20 June 2008

Reflections on the Year: 80-10-10

I have written a fair bit in the past about the downsides of public secondary education. I fear that I may have somewhat miscolored the situation as a whole. An 80-10-10 split may more accurately portray the situation, especially with regard to students entering the secondary stage of their education.

Given the public education framework we have at the moment, I feel that 80% of students can be fairly well served in what most would consider “traditional” classrooms. What the “traditional” classroom becomes in the future is open for debate – and ought to be. More on that later.

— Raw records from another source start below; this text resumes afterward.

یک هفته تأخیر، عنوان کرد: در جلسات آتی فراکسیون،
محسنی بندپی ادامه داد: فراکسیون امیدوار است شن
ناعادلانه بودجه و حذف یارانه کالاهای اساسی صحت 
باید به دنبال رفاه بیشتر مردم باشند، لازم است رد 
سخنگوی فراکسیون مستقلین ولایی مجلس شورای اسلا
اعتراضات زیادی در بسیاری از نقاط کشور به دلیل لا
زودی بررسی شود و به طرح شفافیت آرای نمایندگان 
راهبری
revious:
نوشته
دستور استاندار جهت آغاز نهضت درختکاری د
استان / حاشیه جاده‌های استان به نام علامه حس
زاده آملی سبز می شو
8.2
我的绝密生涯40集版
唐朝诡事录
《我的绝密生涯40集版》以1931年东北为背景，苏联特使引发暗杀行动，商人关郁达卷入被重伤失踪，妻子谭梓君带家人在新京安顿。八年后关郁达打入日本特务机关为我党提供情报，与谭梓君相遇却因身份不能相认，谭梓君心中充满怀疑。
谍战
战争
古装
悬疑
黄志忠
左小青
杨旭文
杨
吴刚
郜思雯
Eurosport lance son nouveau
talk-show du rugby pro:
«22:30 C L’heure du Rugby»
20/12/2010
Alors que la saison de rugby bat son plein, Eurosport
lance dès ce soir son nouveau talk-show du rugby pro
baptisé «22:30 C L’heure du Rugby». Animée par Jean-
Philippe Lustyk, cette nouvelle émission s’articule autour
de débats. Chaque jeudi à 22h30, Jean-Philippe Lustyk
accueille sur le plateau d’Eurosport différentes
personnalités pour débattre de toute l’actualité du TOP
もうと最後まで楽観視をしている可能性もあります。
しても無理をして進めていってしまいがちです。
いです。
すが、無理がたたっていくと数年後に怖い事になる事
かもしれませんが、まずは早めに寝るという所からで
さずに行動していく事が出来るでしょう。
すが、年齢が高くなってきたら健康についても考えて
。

But that leaves 20%, or 10 and 10. I would say that 10% of potential students do not belong in a “traditional” classroom whatsoever. This is largely because of self-inflicted discipline problems. Regardless of the source of cause of the problems, students in this group must, for the sake of the 80%, be removed from traditional classrooms unless and until they choose to control their behavior and participate in their education.

The other 10 is comprised of students who do not fit or are not served well by the traditional classroom. Students fall into this 10% for a multitude of reasons. Where they differ greatly from the previous 10% is that any (or most) behavior problems they have tend not to disrupt traditional classrooms to any extent. These students are simply better served outside of the traditional classroom.

For all of my soap-box standing and reasoned ranting against the discipline 10%-ers, I truly enjoy teaching the 80%-ers. They are the reason that most teachers wake and walk into the classroom day after day. They are the reason why many teachers spend significant summer hours searching for ways to become better teachers.

They are also the reason to reform the “traditional classroom.” The 80%-ers deserve a rigorous, varied and life-preparatory education that reflects both local character and national heritage. How to achieve that will be an on-going debate, but the reason for reform is clear: the rule-abiding, mainstream 80%-ers deserve nothing less.